The NDP says the UCP is also pressing forward with expanded for-profit healthcare, charter schools, a provincial police force and withdrawal from the Canada Pension Plan.

“Let’s be clear: Albertans cannot trust the UCP with healthcare. And when it comes to schools, we see nothing to support public education at the same time they are moving to make a massive shift to private education.

“Instead of addressing the pressing needs of Alberta families and businesses the UCP is stubbornly refusing to listen to what Albertans have told them.

“Albertans are not interested in a provincial police force and they don’t trust the premier to put his hands on their pension.

“This speech does nothing to help families, nothing to build our economic future and raises serious concerns about this government’s move away from public education and public healthcare,” Notley said. “We won’t support this speech. We can’t.”

“It goes against so much of what Albertans believe in, what Albertans see for the future of our province.”

“Rather than taking this important opportunity to prioritize our public Medicare system for all Albertans, today’s Throne Speech continues the government’s ideological push to see more of our public health dollars going to boost private profit,” said Chris Gallaway, Executive Director of Friends of Medicare. “While the pandemic initially slowed the UCP’s early attempts to privatize pieces of our health care, it’s clear now that they are wasting no time in selling things off.”

“We are deeply concerned that this government is choosing once again to prioritize private profits over the health care of Albertans,” added Gallaway. “We need real action to address the gaps in our overwrought health care system, but what we heard today simply reiterates this government’s ongoing attacks on health care workers, and the privatization of our vital public health care.”

“The Throne Speech did not have anything good to say about public services, and what it did say should alarm all Albertans,” said AUPE Vice-President Susan Slade. “The last thing we all need in tough times like this is more privatization.”

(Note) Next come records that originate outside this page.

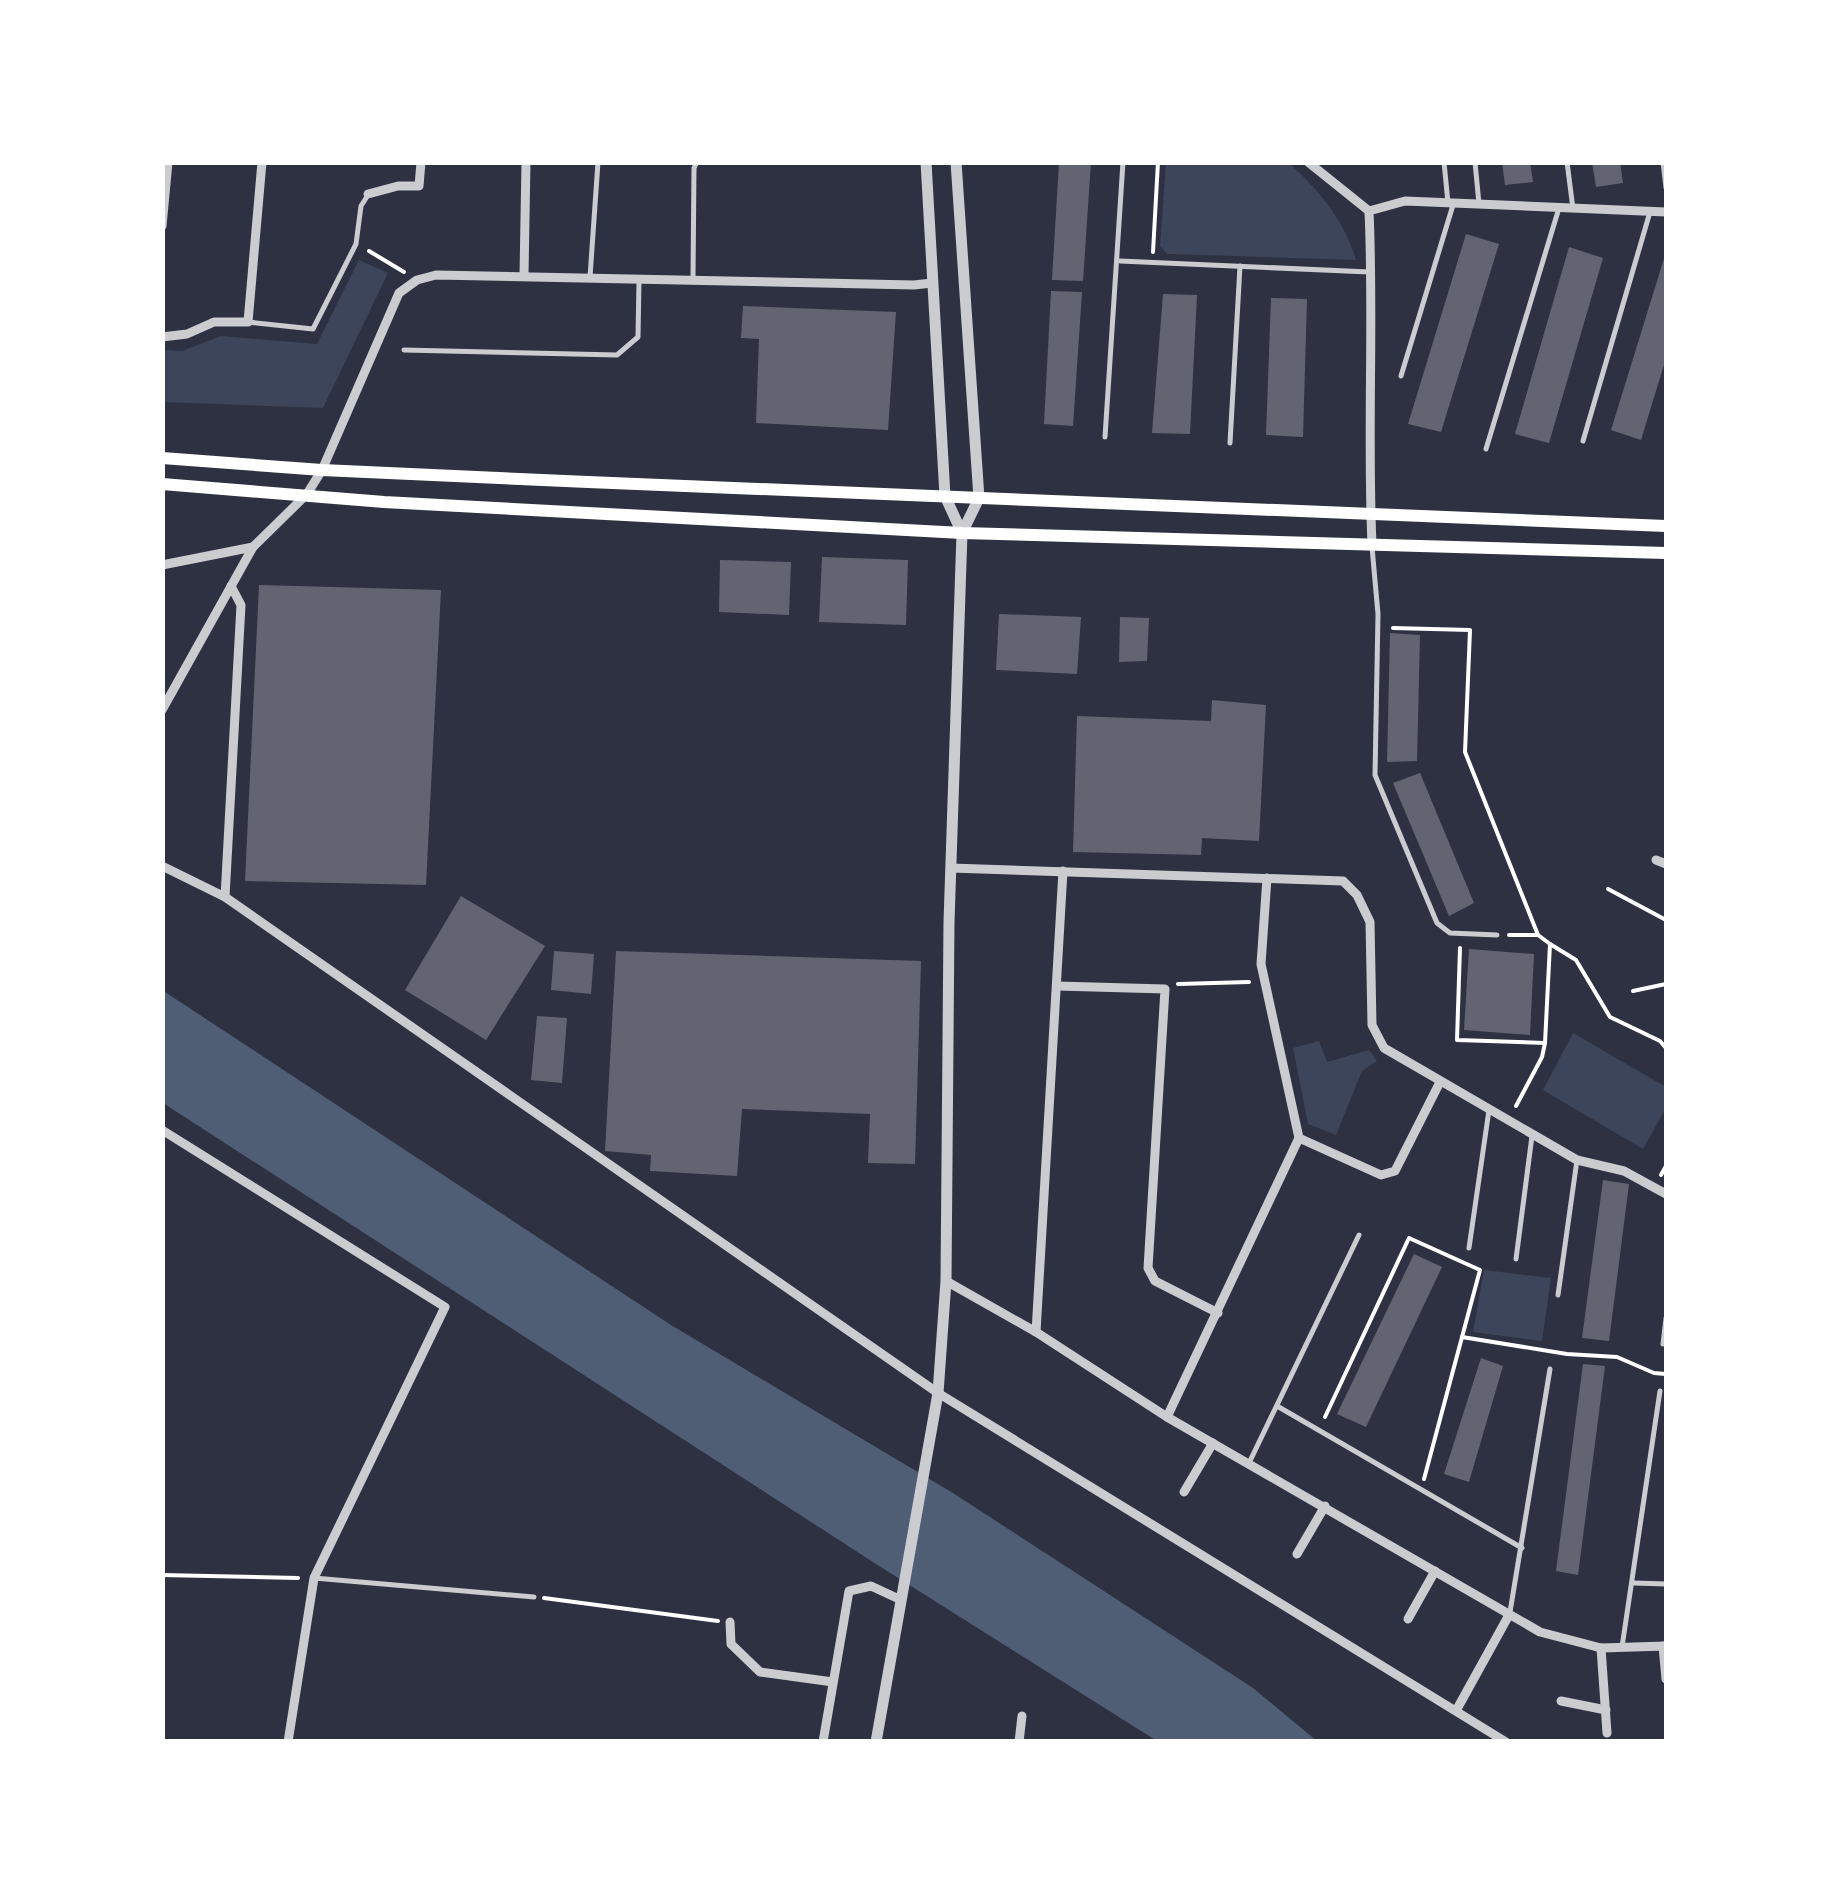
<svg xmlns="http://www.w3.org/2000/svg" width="1829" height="1904" font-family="'Noto Serif',serif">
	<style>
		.green { fill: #3c4559 }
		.water { fill: #4f5d75 }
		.building { fill: #626471 }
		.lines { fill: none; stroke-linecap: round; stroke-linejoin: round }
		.path { stroke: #fff; stroke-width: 4 }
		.service { stroke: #caccd0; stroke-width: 5 }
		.minor { stroke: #caccd0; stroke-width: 9 }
		.tertiary { stroke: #caccd0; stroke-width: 11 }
		.secondary { stroke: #fff; stroke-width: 12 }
	</style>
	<rect width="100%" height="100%" fill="#2d3142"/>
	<g class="green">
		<path d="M1166,163H1289C1319,190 1344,220 1356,260L1167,254L1160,246Z"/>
		<path d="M359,260L388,273L323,408L163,402V350L182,351L221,336L317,344Z"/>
		<path d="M1573,1033L1666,1087V1108L1643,1149L1543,1090Z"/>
		<path d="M1319,1041L1327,1062L1369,1050L1377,1061L1362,1071L1336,1135L1308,1124L1293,1048Z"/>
		<path d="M1484,1270L1551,1278L1542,1341L1473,1332Z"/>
	</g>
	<path class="water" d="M162,990L671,1325L953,1493L1110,1595L1253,1688L1317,1741H1157L876,1564L163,1103Z"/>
	<g class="building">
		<path d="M1059,162H1091L1083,281L1052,280Z"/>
		<path d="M1502,162H1530L1533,182L1505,185Z"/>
		<path d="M1592,162H1620L1623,183L1596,187Z"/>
		<path d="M1466,234L1499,244L1441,432L1408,424Z"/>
		<path d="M1569,247L1603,258L1549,443L1515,434Z"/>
		<path d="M1666,252V358L1641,440L1611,430Z"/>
		<path d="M1051,291L1082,292L1073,426L1044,424Z"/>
		<path d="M1163,294L1197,295L1190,434L1152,433Z"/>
		<path d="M1271,298L1307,299L1303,437L1266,435Z"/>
		<path d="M743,306L896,312L888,430L756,423L759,339L741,338Z"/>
		<path d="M822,557L908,560L906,625L819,622Z"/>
		<path d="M720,560L791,562L789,615L719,612Z"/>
		<path d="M259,585L441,590L426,885L245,881Z"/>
		<path d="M999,614L1081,617L1077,674L996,670Z"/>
		<path d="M1120,617L1149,618L1147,661L1119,662Z"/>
		<path d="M1390,633L1420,635L1417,761L1387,762Z"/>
		<path d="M1212,700L1266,705L1259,841L1202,838L1201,855L1073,852L1077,716L1211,721Z"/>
		<path d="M1420,773L1474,903L1449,916L1393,783Z"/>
		<path d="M461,896L545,946L486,1040L405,990Z"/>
		<path d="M1469,949L1534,954L1530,1035L1464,1030Z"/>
		<path d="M554,951L594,954L591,994L551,990Z"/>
		<path d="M616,951L921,961L915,1164L868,1163L870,1114L742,1109L737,1176L650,1171L651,1155L605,1151Z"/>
		<path d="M537,1016L567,1018L562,1083L531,1080Z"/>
		<path d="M1603,1180L1629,1184L1609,1341L1582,1338Z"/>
		<path d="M1414,1254L1442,1267L1366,1427L1337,1414Z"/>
		<path d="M1481,1358L1503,1366L1469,1482L1444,1474Z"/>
		<path d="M1583,1364L1605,1366L1578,1575L1556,1571Z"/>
	</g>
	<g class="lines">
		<g class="path">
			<path d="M369,251L404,272"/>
			<path d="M1153,252L1158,162"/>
			<path d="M1393,628L1470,630L1465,752L1538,935H1509"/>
			<path d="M1608,889L1666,920"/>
			<path d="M1538,935L1550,944L1545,1043"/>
			<path d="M1550,944L1576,960L1610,1017L1660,1041L1666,1048"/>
			<path d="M1460,948L1457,1040L1545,1043L1542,1057L1516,1106"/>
			<path d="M1178,984L1249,982"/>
			<path d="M1633,991L1666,984"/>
			<path d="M1661,1175L1666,1166"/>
			<path d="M1462,1337L1567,1354L1617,1357L1654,1373L1666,1374"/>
			<path d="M1325,1417L1409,1238L1480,1270L1424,1479"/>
			<path d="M162,1575L298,1578"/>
			<path d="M544,1598L718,1621"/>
		</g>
		<g class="service">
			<path d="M1444,162L1448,203"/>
			<path d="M1475,162L1479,204"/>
			<path d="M1567,162L1573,209"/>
			<path d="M1663,162L1666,188"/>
			<path d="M1120,261L1369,272"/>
			<path d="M590,277L598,162"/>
			<path d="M693,278L694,168L697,162"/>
			<path d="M248,322L313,329L356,244L361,206L368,195"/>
			<path d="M404,350L617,355L638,337L639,281"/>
			<path d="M1401,376L1453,205"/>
			<path d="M1105,437L1123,162"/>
			<path d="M1583,441L1650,212"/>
			<path d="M1230,443L1240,266"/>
			<path d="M1486,449L1559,208"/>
			<path d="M1372,547L1378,614L1375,775L1437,923L1450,933L1497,935"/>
			<path d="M1469,1248L1489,1110"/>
			<path d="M1516,1259L1532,1136"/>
			<path d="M1558,1295L1577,1160"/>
			<path d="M1663,1344L1666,1318"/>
			<path d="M1277,1406L1522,1548"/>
			<path d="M1249,1463L1359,1235"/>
			<path d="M314,1578L534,1597"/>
			<path d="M1634,1583L1666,1584"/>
			<path d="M1510,1612L1550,1369"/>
			<path d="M1622,1647L1660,1391"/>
		</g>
		<g class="minor">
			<path d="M1308,162L1369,211"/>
			<path d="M368,194L398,186H419L421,162"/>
			<path d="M162,226L168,162"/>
			<path d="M524,275L526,162"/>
			<path d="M162,337L187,334L214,322H248L262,162"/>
			<path d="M1372,544C1367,433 1374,322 1369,211L1405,201L1666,212"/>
			<path d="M162,565L253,547"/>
			<path d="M162,710L253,547L307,494L322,470L399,293L417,280L436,275L914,285L932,283"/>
			<path d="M1656,860L1666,864"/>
			<path d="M162,866L225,897L938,1393L1506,1742"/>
			<path d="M951,868L1343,881L1357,895L1370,922L1372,1025L1384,1048L1577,1160L1624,1171L1666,1194"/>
			<path d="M225,897L241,605L231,586"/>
			<path d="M1057,986L1165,989L1148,1268L1155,1281L1218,1313"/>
			<path d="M162,1130L445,1307L314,1578L288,1742"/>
			<path d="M1299,1138L1381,1175L1395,1171L1440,1082"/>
			<path d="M946,1281L1036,1332L1167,1417L1540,1632L1601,1648L1666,1646"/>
			<path d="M1036,1332L1063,871"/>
			<path d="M1167,1417L1299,1138L1261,964L1267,878"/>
			<path d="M1184,1492L1213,1443"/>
			<path d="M1297,1554L1325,1506"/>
			<path d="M1408,1619L1435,1571"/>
			<path d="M730,1622L731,1644L760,1672L833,1682"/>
			<path d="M1663,1646L1666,1679"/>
			<path d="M1601,1648L1607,1733"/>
			<path d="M1561,1701L1606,1710"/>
			<path d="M1457,1709L1509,1615"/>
			<path d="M823,1742L849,1591L871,1586L899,1599"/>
			<path d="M1019,1742L1022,1716"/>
		</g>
		<g class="tertiary">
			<path d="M926,162L945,496L962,533"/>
			<path d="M876,1742L938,1393L946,1281L949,922L962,533L979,498L956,162"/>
		</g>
		<g class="secondary">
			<path d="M162,458L322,470L588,482L1666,526"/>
			<path d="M162,484L384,502L962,533L1666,553"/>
		</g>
	</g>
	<rect width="1829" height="1904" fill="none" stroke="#ffffff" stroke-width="330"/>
</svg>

“Think about the skyrocketing utility bills some Albertans are receiving right now. That’s what could happen to health care and program costs under privatization,” she added.

“There wasn’t even mention of the women who make up most of the workers in the public sectors: women who often struggle working two jobs in addition to keeping their households together. What is this government doing to help them at work? According to the Throne Speech, not much.”